A commanding, deeply soulful singer and torrid guitar soloist, Castro takes the helm vocally on an original blues shuffle titled If I Had A Nickel, the boogaloo-style High Off The Hog, and the early James Brown number I Feel That Old Feeling Coming On, and sings the Valentinos’ Looking For A Love in duet with Bogart. Chicagoan Brooks focuses on Windy City-style material, including Muddy Waters’ She’s Nineteen Years Old, but he is also quite gripping on an original southern soul ballad, See You Hurt No More, written in the Otis Redding-Steve Cropper manner and delivered as a vocal duet with Bogart.
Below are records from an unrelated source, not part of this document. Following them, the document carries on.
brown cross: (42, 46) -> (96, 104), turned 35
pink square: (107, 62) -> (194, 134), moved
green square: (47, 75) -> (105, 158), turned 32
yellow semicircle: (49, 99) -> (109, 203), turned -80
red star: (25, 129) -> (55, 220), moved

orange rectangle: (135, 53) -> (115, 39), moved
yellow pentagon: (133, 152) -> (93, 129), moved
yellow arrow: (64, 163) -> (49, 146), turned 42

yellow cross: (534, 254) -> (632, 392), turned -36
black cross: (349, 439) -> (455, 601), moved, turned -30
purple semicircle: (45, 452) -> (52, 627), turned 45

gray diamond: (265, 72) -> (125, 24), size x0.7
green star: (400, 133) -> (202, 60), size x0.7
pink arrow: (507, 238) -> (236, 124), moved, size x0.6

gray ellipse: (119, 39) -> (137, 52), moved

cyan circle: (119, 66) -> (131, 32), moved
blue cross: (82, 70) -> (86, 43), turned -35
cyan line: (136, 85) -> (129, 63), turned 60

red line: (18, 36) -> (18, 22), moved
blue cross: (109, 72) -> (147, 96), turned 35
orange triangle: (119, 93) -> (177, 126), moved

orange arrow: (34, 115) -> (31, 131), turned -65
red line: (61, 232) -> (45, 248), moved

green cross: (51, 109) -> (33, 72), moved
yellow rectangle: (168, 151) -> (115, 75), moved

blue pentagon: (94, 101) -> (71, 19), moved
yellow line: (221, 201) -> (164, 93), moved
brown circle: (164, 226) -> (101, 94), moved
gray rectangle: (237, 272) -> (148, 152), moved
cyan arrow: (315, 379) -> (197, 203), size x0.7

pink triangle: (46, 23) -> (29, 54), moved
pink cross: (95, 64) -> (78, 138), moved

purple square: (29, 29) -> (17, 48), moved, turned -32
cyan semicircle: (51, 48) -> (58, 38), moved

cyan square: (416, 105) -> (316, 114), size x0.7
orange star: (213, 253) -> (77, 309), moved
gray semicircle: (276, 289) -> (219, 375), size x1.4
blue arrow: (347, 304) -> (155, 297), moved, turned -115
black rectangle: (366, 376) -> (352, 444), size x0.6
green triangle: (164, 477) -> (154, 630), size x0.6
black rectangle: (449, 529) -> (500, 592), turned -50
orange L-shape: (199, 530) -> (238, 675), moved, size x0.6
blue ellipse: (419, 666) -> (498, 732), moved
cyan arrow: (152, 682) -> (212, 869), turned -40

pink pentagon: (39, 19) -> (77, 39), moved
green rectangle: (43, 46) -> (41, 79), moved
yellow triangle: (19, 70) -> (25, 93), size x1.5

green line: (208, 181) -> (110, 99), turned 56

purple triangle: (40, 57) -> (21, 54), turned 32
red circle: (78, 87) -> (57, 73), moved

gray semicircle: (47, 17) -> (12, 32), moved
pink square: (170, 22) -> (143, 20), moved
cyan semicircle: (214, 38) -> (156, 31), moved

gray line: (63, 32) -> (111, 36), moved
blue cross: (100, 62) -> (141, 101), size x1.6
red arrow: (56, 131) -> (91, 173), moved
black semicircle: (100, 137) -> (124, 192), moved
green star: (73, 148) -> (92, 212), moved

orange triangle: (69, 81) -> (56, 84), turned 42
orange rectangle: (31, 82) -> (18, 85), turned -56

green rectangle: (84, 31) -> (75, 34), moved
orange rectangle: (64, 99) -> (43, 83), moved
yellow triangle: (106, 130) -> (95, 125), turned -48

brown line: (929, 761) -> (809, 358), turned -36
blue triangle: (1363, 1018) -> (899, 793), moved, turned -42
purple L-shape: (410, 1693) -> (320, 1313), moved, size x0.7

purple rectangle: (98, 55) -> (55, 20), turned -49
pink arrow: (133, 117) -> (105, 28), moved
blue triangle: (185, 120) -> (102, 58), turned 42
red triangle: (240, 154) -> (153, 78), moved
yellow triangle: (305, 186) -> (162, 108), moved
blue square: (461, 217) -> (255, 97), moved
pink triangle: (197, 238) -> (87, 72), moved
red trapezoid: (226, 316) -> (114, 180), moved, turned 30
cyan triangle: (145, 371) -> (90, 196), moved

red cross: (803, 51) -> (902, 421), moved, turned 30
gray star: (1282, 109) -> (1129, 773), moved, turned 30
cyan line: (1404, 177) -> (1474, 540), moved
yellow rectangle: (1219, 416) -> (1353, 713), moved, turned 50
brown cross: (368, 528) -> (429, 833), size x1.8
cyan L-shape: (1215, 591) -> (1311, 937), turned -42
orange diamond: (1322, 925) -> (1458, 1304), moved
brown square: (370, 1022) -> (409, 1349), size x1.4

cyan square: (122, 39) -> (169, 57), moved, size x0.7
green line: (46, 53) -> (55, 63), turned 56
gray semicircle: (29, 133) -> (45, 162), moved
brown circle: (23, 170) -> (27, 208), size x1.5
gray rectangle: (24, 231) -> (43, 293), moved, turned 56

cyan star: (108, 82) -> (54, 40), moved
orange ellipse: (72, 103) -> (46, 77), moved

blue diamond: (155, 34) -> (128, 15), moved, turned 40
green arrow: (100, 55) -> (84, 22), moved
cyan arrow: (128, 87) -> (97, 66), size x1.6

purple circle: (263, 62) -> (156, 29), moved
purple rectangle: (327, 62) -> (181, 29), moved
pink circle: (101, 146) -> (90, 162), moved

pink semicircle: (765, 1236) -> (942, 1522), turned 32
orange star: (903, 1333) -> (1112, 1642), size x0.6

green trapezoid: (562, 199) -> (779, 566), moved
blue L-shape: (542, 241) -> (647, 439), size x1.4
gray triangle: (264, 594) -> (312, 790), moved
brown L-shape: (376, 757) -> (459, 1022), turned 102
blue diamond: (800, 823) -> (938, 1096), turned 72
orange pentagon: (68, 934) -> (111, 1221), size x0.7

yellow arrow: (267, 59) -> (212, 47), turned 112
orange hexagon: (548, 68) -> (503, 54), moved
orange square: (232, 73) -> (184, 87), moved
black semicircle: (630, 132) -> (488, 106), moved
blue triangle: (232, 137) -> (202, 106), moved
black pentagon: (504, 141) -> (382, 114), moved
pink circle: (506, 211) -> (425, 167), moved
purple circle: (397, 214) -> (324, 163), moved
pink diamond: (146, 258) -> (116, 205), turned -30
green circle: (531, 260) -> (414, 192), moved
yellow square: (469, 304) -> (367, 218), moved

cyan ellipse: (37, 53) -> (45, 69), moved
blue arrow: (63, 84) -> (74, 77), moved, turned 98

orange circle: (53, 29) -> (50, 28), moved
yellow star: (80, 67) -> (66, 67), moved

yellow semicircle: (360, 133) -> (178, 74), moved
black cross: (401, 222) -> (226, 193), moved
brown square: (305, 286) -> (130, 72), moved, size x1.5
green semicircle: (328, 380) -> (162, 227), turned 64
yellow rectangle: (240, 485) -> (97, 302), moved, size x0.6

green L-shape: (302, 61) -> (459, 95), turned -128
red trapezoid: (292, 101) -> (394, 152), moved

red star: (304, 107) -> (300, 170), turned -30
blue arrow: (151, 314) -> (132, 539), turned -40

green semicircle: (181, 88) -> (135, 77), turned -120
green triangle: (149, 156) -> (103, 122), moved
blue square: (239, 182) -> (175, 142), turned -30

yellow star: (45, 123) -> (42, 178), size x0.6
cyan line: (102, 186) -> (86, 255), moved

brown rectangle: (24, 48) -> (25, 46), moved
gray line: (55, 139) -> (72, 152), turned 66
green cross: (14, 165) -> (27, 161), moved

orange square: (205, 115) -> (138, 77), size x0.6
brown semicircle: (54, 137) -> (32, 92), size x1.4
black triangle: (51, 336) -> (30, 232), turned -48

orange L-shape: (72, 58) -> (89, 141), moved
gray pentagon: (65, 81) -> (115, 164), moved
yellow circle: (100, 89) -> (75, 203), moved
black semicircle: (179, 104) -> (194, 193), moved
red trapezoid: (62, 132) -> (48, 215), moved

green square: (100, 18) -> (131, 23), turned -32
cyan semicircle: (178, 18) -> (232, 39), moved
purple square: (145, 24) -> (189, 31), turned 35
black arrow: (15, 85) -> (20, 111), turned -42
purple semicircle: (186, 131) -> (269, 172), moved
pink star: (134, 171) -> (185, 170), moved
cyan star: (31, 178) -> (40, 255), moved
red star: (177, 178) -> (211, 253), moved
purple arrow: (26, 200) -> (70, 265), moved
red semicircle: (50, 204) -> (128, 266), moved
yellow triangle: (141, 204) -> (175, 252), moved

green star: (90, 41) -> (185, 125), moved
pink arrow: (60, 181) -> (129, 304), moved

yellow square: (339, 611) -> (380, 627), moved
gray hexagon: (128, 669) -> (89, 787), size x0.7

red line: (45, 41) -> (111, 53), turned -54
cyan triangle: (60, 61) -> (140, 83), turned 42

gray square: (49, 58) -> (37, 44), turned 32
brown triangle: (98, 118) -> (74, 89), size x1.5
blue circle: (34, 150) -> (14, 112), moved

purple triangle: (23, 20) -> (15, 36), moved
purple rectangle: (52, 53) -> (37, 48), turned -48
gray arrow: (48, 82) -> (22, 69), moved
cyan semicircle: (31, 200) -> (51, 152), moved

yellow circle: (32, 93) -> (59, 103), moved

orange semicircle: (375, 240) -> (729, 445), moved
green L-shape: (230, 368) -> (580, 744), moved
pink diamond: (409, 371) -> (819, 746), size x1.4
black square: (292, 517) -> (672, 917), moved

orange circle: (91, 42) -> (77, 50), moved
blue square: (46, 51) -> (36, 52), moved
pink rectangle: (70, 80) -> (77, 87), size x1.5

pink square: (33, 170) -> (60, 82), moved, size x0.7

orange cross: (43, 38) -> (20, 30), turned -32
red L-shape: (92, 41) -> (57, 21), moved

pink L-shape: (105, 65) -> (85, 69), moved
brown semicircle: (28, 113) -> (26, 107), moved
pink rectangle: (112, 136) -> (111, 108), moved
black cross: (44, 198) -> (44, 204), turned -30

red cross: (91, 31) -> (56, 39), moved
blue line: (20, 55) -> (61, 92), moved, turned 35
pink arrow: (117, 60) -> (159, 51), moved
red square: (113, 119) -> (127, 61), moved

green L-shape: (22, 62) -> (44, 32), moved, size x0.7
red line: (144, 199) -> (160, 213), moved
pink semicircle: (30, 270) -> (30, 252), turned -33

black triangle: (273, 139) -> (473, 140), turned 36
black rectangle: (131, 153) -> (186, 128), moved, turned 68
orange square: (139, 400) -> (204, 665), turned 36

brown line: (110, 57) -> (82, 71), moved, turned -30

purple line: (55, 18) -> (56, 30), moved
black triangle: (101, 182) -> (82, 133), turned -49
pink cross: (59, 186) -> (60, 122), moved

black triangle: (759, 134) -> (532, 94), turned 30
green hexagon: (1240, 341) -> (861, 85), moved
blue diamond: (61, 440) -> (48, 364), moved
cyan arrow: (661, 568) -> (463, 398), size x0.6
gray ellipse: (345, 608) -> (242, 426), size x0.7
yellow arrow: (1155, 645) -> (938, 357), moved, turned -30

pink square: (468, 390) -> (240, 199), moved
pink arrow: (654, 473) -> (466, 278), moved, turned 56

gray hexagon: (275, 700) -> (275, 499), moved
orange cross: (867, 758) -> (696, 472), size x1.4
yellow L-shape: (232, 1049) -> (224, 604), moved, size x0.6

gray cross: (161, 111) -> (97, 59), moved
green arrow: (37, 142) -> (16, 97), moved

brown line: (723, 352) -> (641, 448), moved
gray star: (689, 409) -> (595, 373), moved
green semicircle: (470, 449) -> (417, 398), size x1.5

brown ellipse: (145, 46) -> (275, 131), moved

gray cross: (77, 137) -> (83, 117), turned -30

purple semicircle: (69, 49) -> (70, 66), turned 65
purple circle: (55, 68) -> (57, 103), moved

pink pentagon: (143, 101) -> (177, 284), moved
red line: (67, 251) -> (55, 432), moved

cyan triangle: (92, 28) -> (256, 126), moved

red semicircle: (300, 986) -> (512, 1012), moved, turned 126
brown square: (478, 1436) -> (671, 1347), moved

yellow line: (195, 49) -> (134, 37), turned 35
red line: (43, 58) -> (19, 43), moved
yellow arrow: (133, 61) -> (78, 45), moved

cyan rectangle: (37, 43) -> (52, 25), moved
Bogart is also spotlighted singing and playing some strong two-fisted piano on Billy Preston’s Will It Go Around In Circles and her own Still The Girl In The Band. Magic Dick, whose harmonica prowess is better know in the rock realm, is featured instrumentally on his old J. Geils Band showstopper Whammer Jammer and also sings and blows on Litter Walter’s Tell Me Mana. Salgado is in fine form singing and playing mouth harp on Jimmy Rogers’ If It Ain’s Me, and Ball takes the listener on a rocking ride to New Orleans, singing and pumping piano on Sea Cruise.

Nearly all the participants join in for high On The Hog, a jam session recorded at sea with solos by Castro, Brooks, Dick, Bogart, Bishop, tenor saxophonist Keith Crossan, and organist Mike Emerson. Drummer Chris Sandoval and bassist Scot (cq) Sutherland, both the Tommy Castro Band, anchor the proceedings solidly throughout this highly satisfying, variety-packed CD.